Parts of the exercise >>
1. Reproduce the passage of the patent claims below from "5. The apparatus" to "second audio channel.".
2. In the patent claims below, list every type of audio filter function named in the clause that begins "wherein the audio filter functions comprise".

Source document >>

2. The apparatus of claim 1 ,
wherein the cue information provider is configured to provide, as a cue information item, an inter-channel correlation value,
wherein the audio signal comprises a first audio channel and a second audio channel for the spatially extended sound source, or wherein the audio signal comprises a first audio channel and a second audio channel is derived from the first audio channel by a second channel processor, and
wherein the audio processor is configured to impose a correlation between the first audio channel and the second audio channel using the inter-channel correlation value.
3. The apparatus of claim 1 ,
wherein the cue information provider is configured to provide, as a further cue information item, at least one of an inter-channel phase difference item, an inter-channel time difference item, an inter-channel level difference and a gain item, and a first gain and a second gain information item,
wherein the audio signal comprises a first audio channel and a second audio channel for the spatially extended sound source, or wherein the audio signal comprises a first audio channel and a second audio channel is derived from the first audio channel by a second channel processor, and
wherein the audio processor is configured to impose an inter-channel phase difference, an inter-channel time difference or an inter-channel level difference or absolute levels of the first audio channel and the second audio channel using the at least one of the inter-channel phase difference item, the inter-channel time difference item, the inter-channel level difference and a gain item, and the first and the second gain item.
4. The apparatus of claim 1 ,
wherein the audio processor is configured to impose a correlation between the first channel and the second channel and, subsequent to the determination of the correlation, to impose the inter-channel phase difference, the inter-channel time difference or the inter-channel level difference or the absolute levels of the first channel and the second channel, or
wherein the second channel processor comprises a decorrelation filter or a neural network processor for deriving, from the first audio channel, the second audio channel so that the second audio channel is decorrelated from the first audio channel.
5. The apparatus of claim 1 ,
wherein the cue information provider comprises a filter function provider for providing audio filter functions as the one or more cue information item in response to the limited spatial range, and
wherein the audio signal comprises a first audio channel and a second audio channel for the spatially extended sound source, or wherein the audio signal comprises a first audio channel and a second audio channel is derived from the first audio channel by a second channel processor, and
wherein the audio processor comprises a filter applicator for applying the audio filter functions to the first audio channel and the second audio channel.
6. The apparatus of claim 5 ,
wherein the audio filter functions comprise, for each of the first and the second audio channel, a head related transfer function, a head related impulse response, a binaural room impulse response or a room impulse response, or
wherein the second channel processor comprises a decorrelation filter or a neural network processor for deriving, from the first audio channel, the second audio channel so that the second audio channel is decorrelated from the first audio channel.
7. The apparatus of claim 5 ,
wherein the cue information provider is configured to provide, as a cue information item, an inter-channel correlation value,
wherein the audio signal comprises a first audio channel and a second audio channel for the spatially extended sound source, or wherein the audio signal comprises a first audio channel and a second audio channel is derived from the first audio channel by a second channel processor, and
wherein the audio processor is configured to impose a correlation between the first audio channel and the second audio channel using the inter-channel correlation value, and
wherein the filter applicator is configured to apply the audio filter functions to a result of the correlation determination performed by the audio processor in response to the inter-channel correlation value.

Entries shown >>
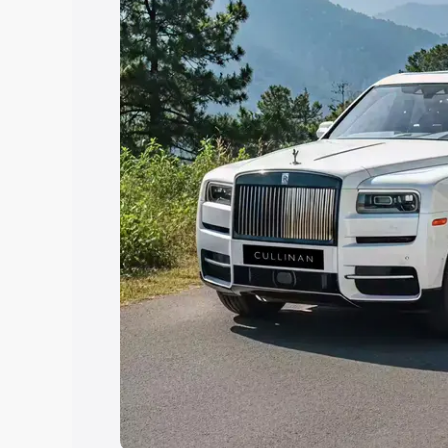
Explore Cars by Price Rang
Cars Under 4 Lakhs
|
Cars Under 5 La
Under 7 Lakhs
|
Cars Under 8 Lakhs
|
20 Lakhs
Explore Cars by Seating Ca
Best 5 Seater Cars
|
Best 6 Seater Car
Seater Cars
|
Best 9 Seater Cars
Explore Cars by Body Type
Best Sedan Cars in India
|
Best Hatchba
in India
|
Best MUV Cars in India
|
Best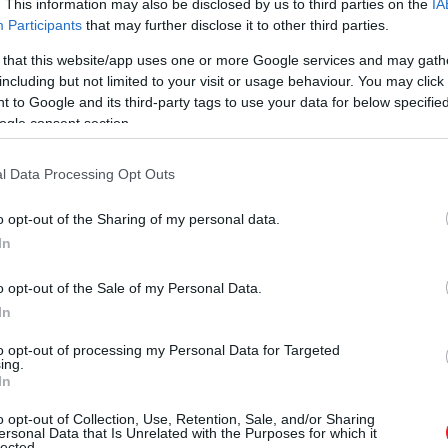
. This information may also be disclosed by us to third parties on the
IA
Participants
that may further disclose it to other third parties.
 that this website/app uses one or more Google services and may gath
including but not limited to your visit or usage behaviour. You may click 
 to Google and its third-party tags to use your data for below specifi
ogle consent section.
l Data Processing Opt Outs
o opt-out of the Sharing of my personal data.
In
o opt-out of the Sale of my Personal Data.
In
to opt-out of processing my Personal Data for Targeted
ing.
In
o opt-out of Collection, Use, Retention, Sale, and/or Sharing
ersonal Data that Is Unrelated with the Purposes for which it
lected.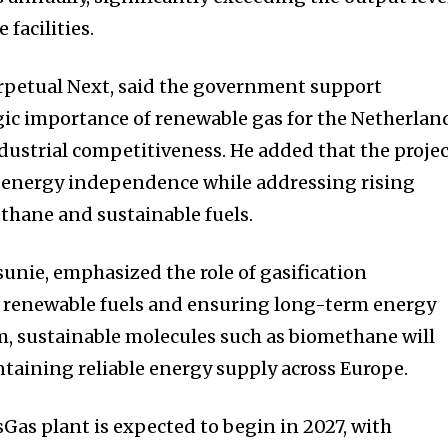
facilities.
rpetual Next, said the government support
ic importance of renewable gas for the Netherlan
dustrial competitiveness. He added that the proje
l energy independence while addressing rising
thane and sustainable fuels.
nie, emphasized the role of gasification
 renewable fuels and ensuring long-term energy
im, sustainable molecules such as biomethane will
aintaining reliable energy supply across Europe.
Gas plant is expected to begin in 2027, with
==
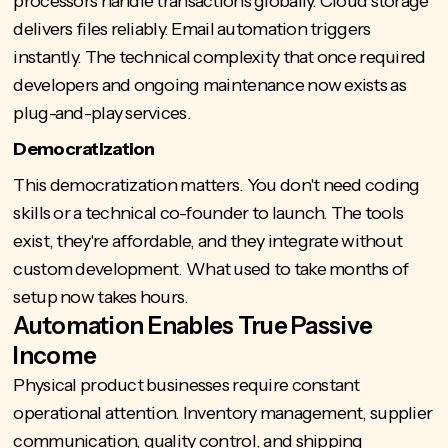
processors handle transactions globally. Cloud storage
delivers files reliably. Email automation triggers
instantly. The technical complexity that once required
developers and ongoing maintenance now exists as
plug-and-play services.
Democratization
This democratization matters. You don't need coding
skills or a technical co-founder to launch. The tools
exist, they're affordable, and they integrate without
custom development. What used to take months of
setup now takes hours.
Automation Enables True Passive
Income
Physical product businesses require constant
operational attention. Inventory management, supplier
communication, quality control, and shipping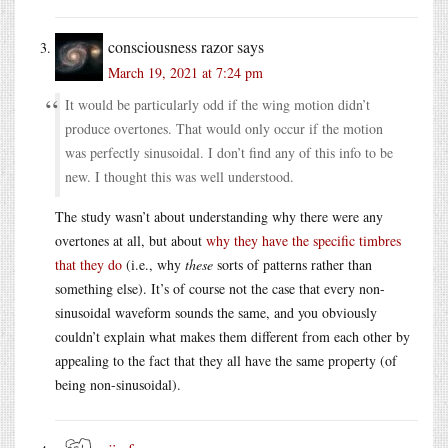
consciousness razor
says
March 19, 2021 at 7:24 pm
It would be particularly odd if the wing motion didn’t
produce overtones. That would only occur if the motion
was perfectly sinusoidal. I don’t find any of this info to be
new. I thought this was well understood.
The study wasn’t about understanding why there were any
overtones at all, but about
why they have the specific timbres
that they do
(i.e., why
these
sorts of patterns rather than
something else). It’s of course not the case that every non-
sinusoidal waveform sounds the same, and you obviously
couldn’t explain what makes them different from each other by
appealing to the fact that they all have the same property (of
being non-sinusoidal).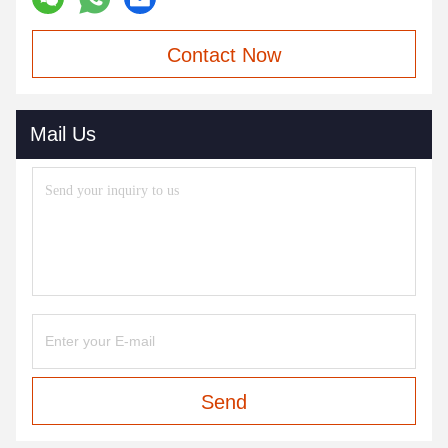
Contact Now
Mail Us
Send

Task solutions >>
1.
5. The apparatus of claim 1 ,
wherein the cue information provider comprises a filter function provider for providing audio filter functions as the one or more cue information item in response to the limited spatial range, and
wherein the audio signal comprises a first audio channel and a second audio channel for the spatially extended sound source, or wherein the audio signal comprises a first audio channel and a second audio channel is derived from the first audio channel by a second channel processor, and
wherein the audio processor comprises a filter applicator for applying the audio filter functions to the first audio channel and the second audio channel.

2.
- head related transfer function
- head related impulse response
- binaural room impulse response
- room impulse response